▸ Things to do
1. Reproduce the passage of the forum thread about an RV hookup tripping site power, between "I would add" and "our tanks etc.", inclusive.
2. Write the next part of the forum thread about an RV hookup tripping site power, picking up after its last sentence.

▸ Document excerpt
= = =

# 240v Hookup keeps tripping site supplies



## 90575 (May 1, 2005)

Can anyone offer any advice please?, every time we hook up on site we blow the site trip, not only is this a pain but you would not believe the number of mumbling grumbling site wardens who shuffle away to find the main fuse mumbling something like " blooming american crap"

Anyway, I installed the electrics following advice on these forums thus:

The 240v supply comes in and splits, one side to a consumer unit to power a couple of 240v sockets for tv etc, the other split goes directly to a 7KVA step up/down transformer purchased specifically for an RV to run all the 110v items, we did it this way so that if no hook up was available we could use our generator via the transformer to give us 240V.

We always ensure that the generator is disconnected and everything switched off when connecting but we always trip the rcd's, the only way I have found to connect is to switch off the rcd and main switch on the site post, plug in, switch on the rcd and then switch on the mains but even this can take a few attempts before the rcd will stay on, unfortunately access is not always possible to site posts and that is where the grumbling wardens come in.........

Any advice please? obviously something somewhere is taking a heck of a lot of power on startup, although I will add that once hooked up everything runs fine and we can run just about everything in the van at once with no adverse effect.

I would add that the same happens when we disconnect, if we just pull the plug from the post it trips the rcd, you can imagine grumbling wardens frustration if we do this a few times a week to fill/empty our tanks etc.

So please, any help/advice would be gratefully appreciated.

Many thanks


Ian & Kay


----------



## Scotjimland (May 23, 2005)

Hi Ian and Kay 

Sorry I don't know the solution only an explanation.. 

Transformers exhibit inrush currents upon initial energisation. In this case, the high currents occur to energise the transformer core. The steady-state magnetising current for a transformer is very low, but the momentary current when the transformer is first energised can be quite high. 

Unfortunately site supplies will normally be protected by C type breakers which are not suited to this type of loading.. which causes nuisance trips.

= = =

▸ Listed records
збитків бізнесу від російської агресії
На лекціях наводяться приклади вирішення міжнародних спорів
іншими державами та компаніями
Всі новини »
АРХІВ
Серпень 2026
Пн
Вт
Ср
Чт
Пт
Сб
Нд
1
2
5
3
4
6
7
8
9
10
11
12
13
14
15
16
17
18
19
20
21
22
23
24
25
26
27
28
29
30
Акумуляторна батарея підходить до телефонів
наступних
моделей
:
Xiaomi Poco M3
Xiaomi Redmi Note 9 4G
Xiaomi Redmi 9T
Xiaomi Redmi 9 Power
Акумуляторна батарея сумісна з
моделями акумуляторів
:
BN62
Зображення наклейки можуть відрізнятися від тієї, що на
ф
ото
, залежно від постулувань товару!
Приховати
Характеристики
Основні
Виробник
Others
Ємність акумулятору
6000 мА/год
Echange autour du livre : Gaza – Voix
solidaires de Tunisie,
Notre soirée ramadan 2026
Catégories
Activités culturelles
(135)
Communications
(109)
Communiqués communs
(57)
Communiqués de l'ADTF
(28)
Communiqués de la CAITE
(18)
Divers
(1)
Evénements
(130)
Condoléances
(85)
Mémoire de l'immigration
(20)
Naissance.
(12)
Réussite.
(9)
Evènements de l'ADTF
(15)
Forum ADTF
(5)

= = =

▸ Results
1.
I would add that the same happens when we disconnect, if we just pull the plug from the post it trips the rcd, you can imagine grumbling wardens frustration if we do this a few times a week to fill/empty our tanks etc.

2.
----------



## 97993 (Mar 5, 2006)

Sounds like a very likely/plausible cause Jim, if I understand your reply would he be looking for a soft start transformer if such a thing exists, I describe it that way as to me that seems to be what is reqd if i have grassped correctly what you say.
Geo


----------



## shortcircuit (Mar 19, 2006)

Is it tripping the RCD or MCBs?

Try switching off all your MCB in the RV and then switch on at the site supply. Repeat the exercise with one MCB switched on at a time in order to isolate the possible problem circuit.

Have you had your RV circuits tested by an electrician?


----------



## oldun (Nov 10, 2005)

My friends have a campsite in france and i spend quite a lot of time with them, some times all season.

I have found that one possible and quite common cause is dampness inside one of the connectors fitted to the motorhome lead, motorhome connectors or the campsite connector.

Could it be a simple as this?


----------



## 90575 (May 1, 2005)

*thanks so far*

Thanks for your replies so far, just to answer possible solutions we always have everything switched off when plugging/unplugging including all the RV's rcd's, it even happens when red hot and sunny so I wouldn't think damp was the problem, possibly Scotlandjim is right, is it just the transformer pulling such an initial load and is there anyway round it?, has anyone else had a similar problem?


----------



## Scotjimland (May 23, 2005)

Geo said:


> Sounds like a very likely/plausible cause Jim, if I understand your reply would he be looking for a soft start transformer if such a thing exists, I describe it that way as to me that seems to be what is reqd if i have grassped correctly what you say.
> Geo


Hi Geo 
Soft starts for transformers are available, and a description of how they work is here

http://sound.westhost.com/project39.htm

The size of yorkscouple's transformer will exacerbate the problem.. 7kva is a big trannie.. I use a 3kva which has only had this problem on French 6 amp supplies..


----------



## 97993 (Mar 5, 2006)

I thought thats how they worked Jim 8O Luvly Luvly 12 volts!!!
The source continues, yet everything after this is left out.